Much like I never tire of hearing how people meet one another, I could sit for hours and listen to how one comes across a good book to read.  A Brownie and Book Club Babe mom, Miss Toni, and I were discussing books via email.  She mentioned The Fault in Our Stars by John Green.  I purchased this book last summer at Afterwords Bookstore for my teen neighbor with the understanding I could borrow said book, but as to date, I am still waiting.  So, I felt a visit to the local bookstore, Afterwords Bookstore, needed to be added to my to-do list (any excuse works for me).
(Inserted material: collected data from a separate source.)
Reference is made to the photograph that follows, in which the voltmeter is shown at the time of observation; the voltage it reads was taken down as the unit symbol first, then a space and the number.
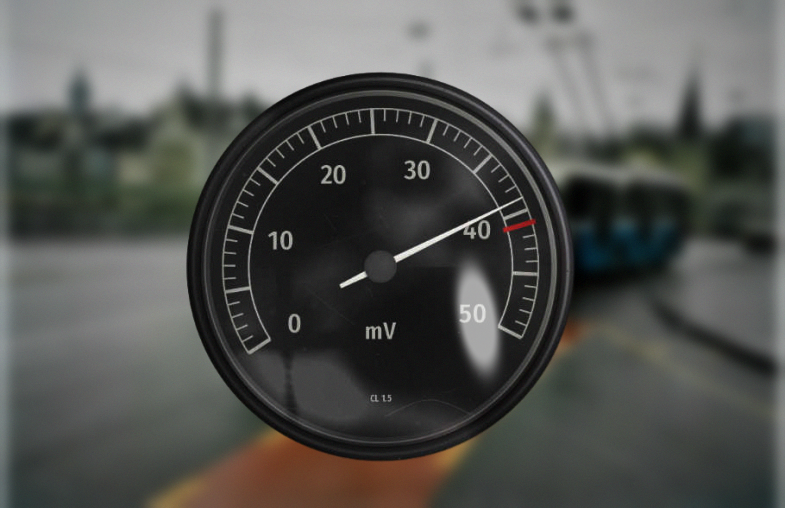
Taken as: mV 39
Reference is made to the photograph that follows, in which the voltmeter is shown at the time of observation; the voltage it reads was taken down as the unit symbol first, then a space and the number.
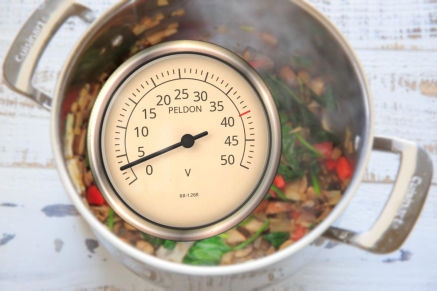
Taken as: V 3
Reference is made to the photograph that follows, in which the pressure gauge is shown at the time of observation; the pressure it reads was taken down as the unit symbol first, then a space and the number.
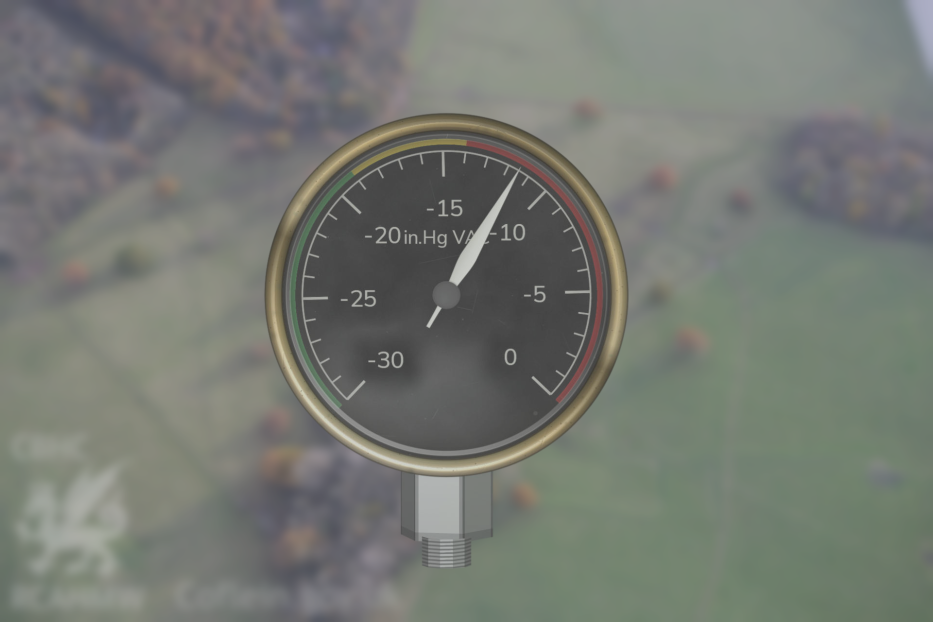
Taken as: inHg -11.5
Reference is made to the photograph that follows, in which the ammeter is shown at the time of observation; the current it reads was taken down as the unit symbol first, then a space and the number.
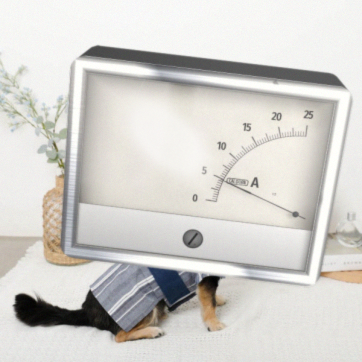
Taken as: A 5
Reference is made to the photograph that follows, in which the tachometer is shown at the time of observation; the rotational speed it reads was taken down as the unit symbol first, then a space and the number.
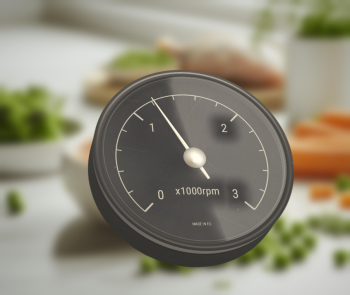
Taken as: rpm 1200
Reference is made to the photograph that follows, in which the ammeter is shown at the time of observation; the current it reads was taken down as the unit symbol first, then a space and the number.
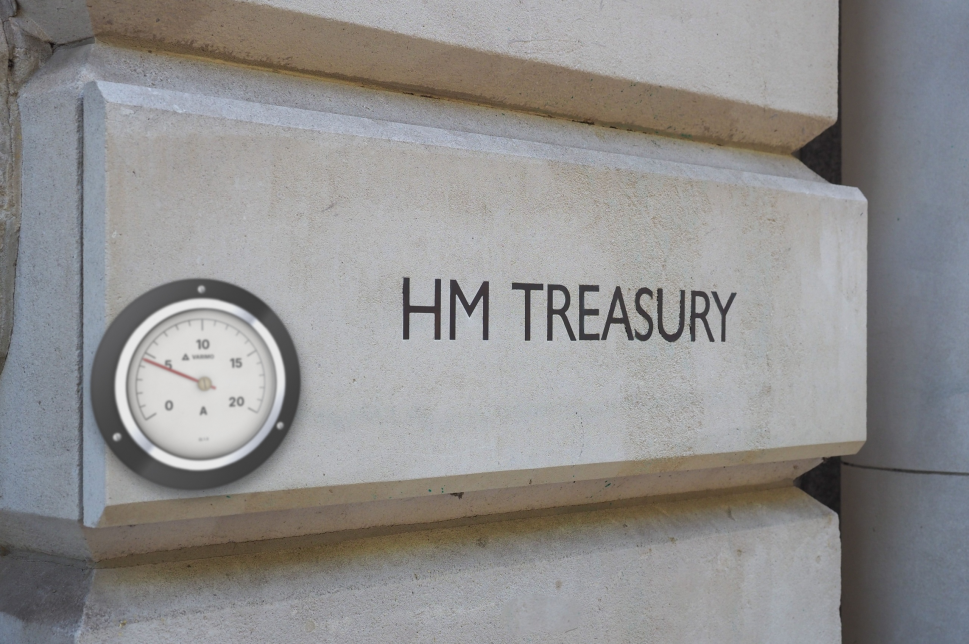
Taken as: A 4.5
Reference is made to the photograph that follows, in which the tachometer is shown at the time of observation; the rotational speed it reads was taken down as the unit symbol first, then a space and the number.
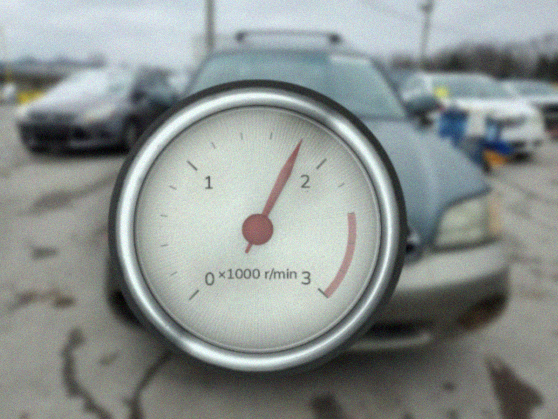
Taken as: rpm 1800
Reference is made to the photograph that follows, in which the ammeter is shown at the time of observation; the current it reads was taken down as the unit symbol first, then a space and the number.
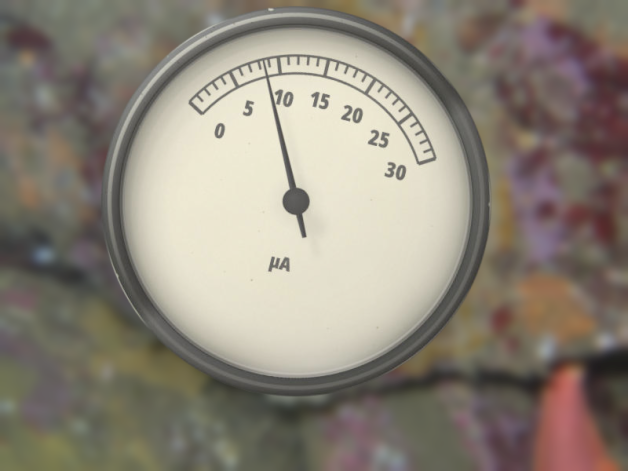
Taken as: µA 8.5
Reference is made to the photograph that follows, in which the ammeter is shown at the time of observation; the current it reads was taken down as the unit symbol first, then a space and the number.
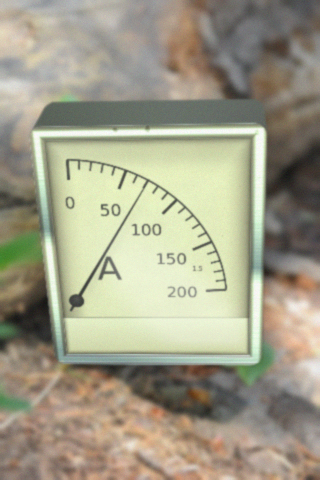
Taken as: A 70
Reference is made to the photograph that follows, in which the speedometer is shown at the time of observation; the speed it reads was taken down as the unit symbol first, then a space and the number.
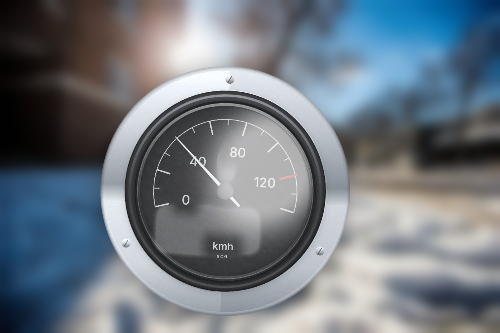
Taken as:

Post-Its in Place after a Late Night of Reading
English 111 Student with the Highest Average Wins a Copy in My Class

Although I had a purchase in mind as well as a book to pick up, Sandra Cisneros’ The House on Mango Street (which I inquired about through e-mail and received a response the same day from LuAnn, the owner- customer service at its finest), I like to walk on the wooden floors and roam between the rooms of books.  

Some of my discoveries . . .

My Youngest Daughter’s Namesake 
Included Are Beautiful Illustrations and a Brief Background of the Reading                
Ideal Reference Book for the Emergent Reader

Shop local.  Visit Afterwords Books at 232 S. Buchanan St. in Edwardsville, IL.  You will be glad you did.


Lucky Book Club

Having an insatiable appetite for reading memoirs, I came across Alice Sebold’s Lucky while perusing the memoir section at Afterwords Books in Edwardsville, IL.  Unfamiliar with the title, but familiar with the author from her work, The Lovely Bones (the book was far better in my opinion), I added Lucky to the pile next to the cash register.
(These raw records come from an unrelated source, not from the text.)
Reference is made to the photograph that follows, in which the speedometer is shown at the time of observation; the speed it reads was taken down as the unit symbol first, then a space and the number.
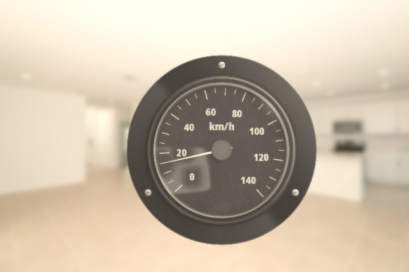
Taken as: km/h 15
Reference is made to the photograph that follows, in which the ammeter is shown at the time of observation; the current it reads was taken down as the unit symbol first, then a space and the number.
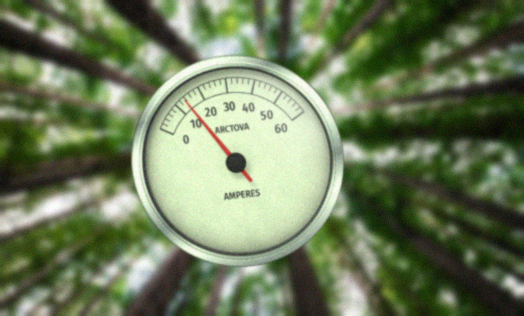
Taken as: A 14
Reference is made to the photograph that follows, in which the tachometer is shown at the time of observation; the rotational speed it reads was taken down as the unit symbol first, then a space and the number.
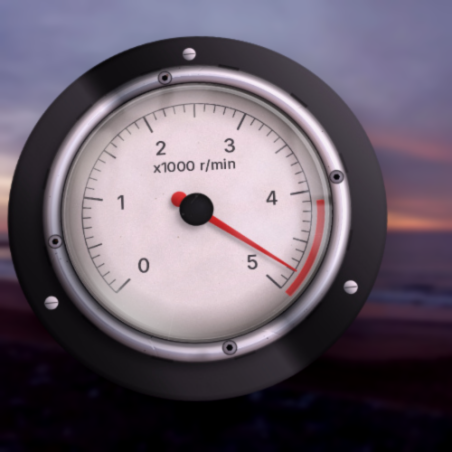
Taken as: rpm 4800
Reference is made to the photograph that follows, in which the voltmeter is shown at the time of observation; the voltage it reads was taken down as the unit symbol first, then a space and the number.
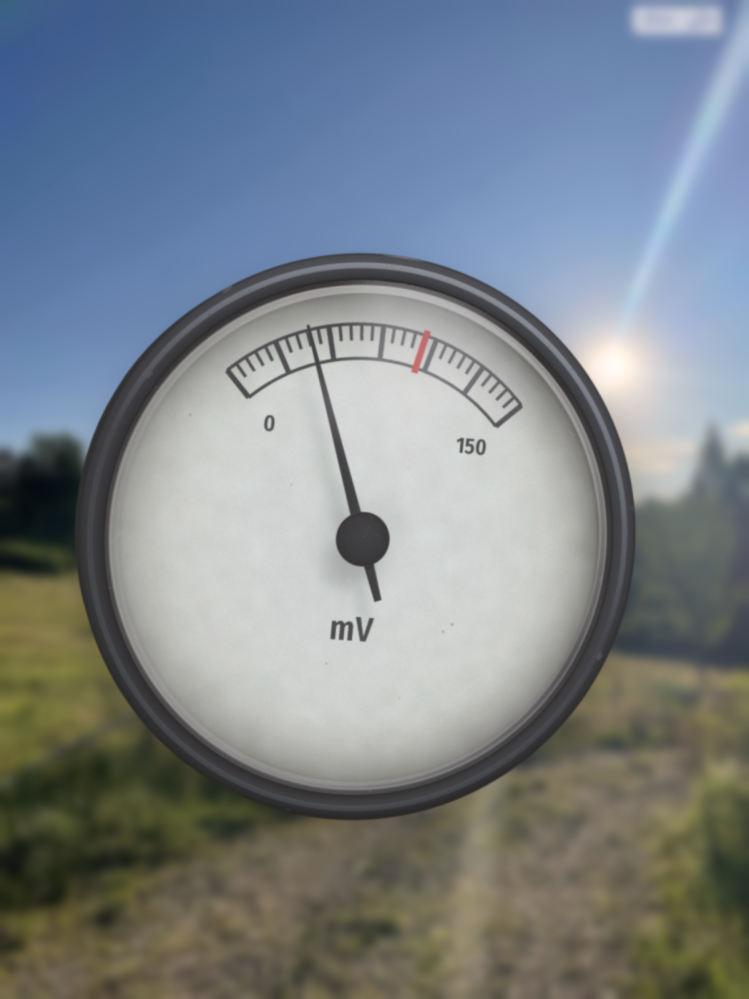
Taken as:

Once I opened the pages, I was hooked by the sheer terror experienced by Sebold as a freshman at college and the horrific acts one human being feels entitled to perform upon another.  With no holds barred, Sebold relives her rape in writing while explaining the reasoning behind the title of her memoir.  Although the police deemed her “lucky” since she was not murdered and then dismembered, no one in his/her right mind should ever consider a violation of any kind “lucky.”

Detailing the aftermaths of her rape, Sebold details the exhausting legal system, people’s inappropriate assumptions and judgements, and her eventual isolation due to this traumatic, unwarranted occurrence in her life.

For the purposes of book club, coffee is a reoccurring food item mentioned throughout the memoir, whether it was watered-down or warm enough to offer some level of comfort in a beyond uncomfortable situation.  Thus, coffee and nothing else would be my only accompaniment to this book discussion.